Exercise: In the data that follows, every line containing the word "left" should be returned.

Given information:
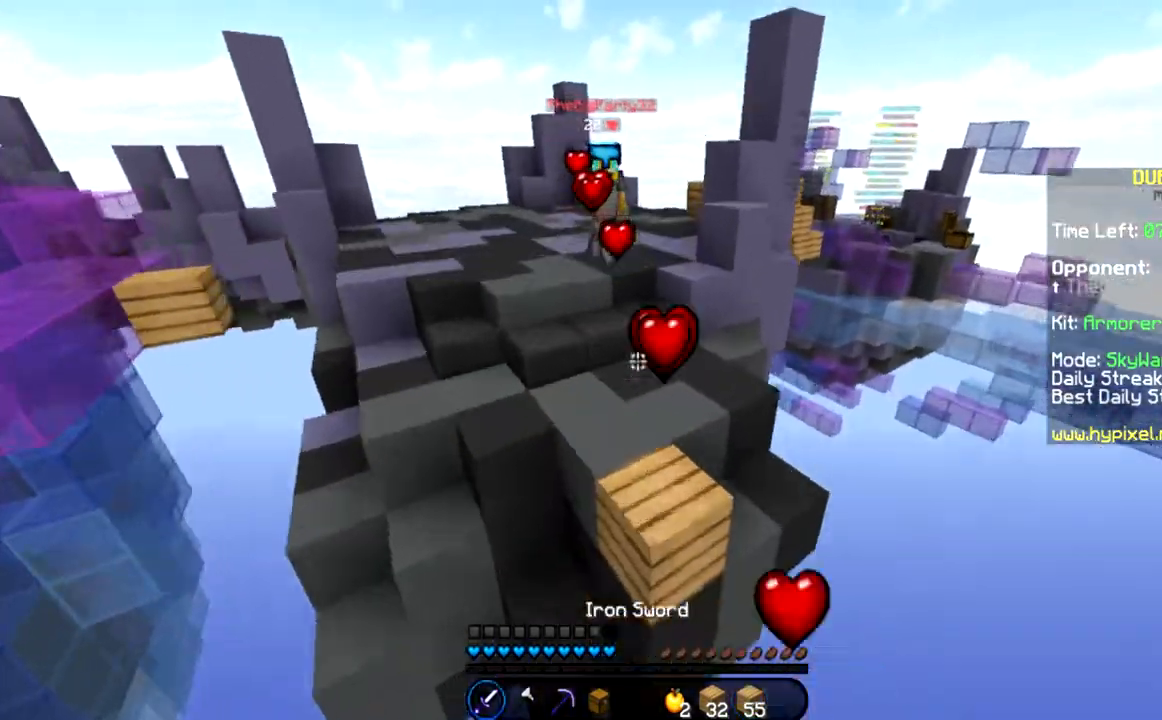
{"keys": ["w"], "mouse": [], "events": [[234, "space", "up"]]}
--
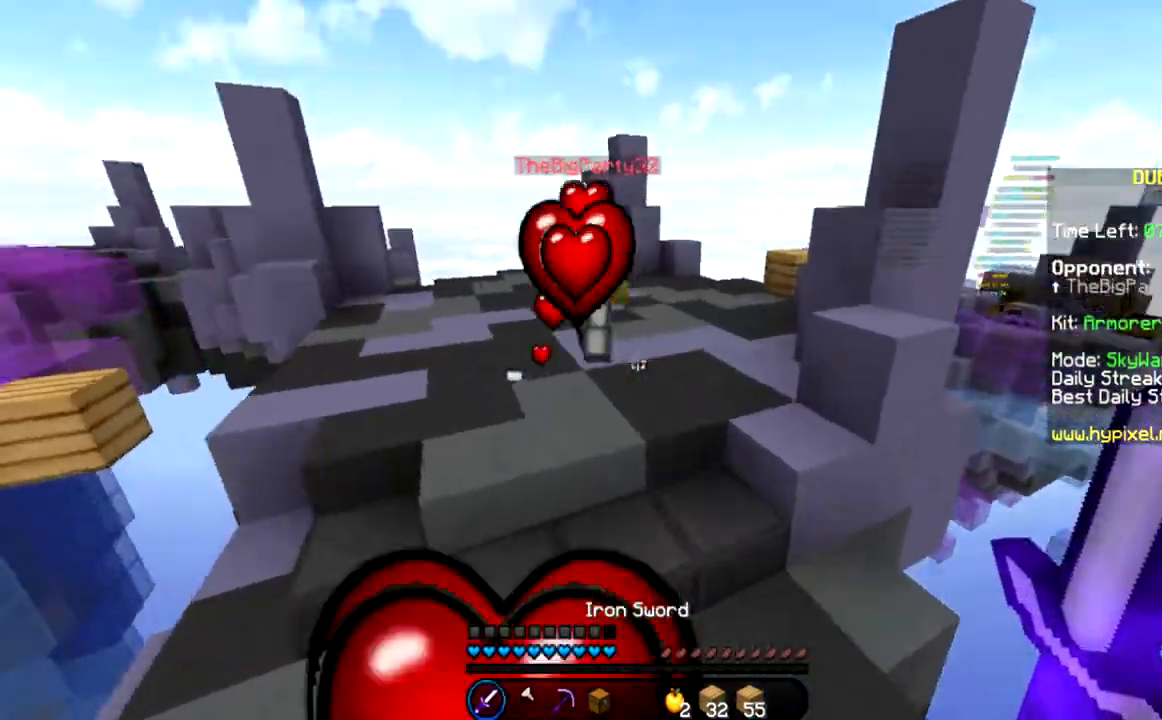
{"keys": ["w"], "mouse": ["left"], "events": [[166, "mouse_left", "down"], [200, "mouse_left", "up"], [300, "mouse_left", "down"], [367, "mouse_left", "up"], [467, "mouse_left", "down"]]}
--
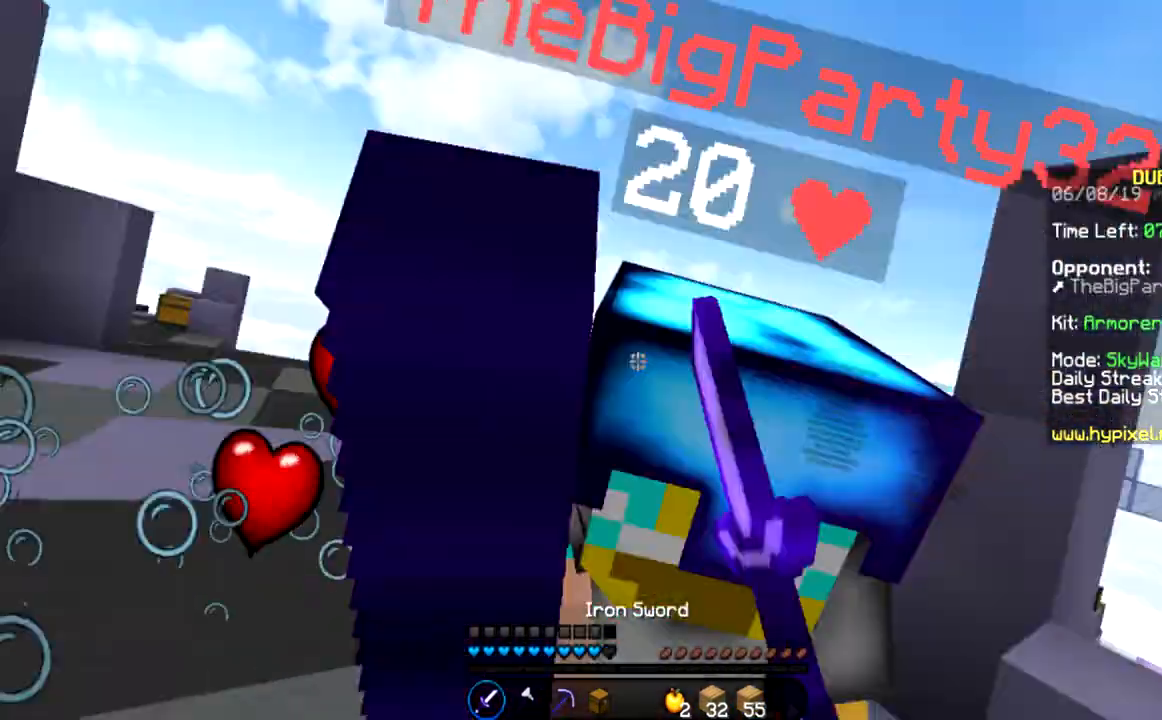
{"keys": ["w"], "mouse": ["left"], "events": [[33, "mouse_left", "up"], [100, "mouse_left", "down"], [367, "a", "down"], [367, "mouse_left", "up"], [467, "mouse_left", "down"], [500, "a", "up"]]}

Exercise solution:
{"keys": ["w"], "mouse": ["left"], "events": [[166, "mouse_left", "down"], [200, "mouse_left", "up"], [300, "mouse_left", "down"], [367, "mouse_left", "up"], [467, "mouse_left", "down"]]}
{"keys": ["w"], "mouse": ["left"], "events": [[33, "mouse_left", "up"], [100, "mouse_left", "down"], [367, "a", "down"], [367, "mouse_left", "up"], [467, "mouse_left", "down"], [500, "a", "up"]]}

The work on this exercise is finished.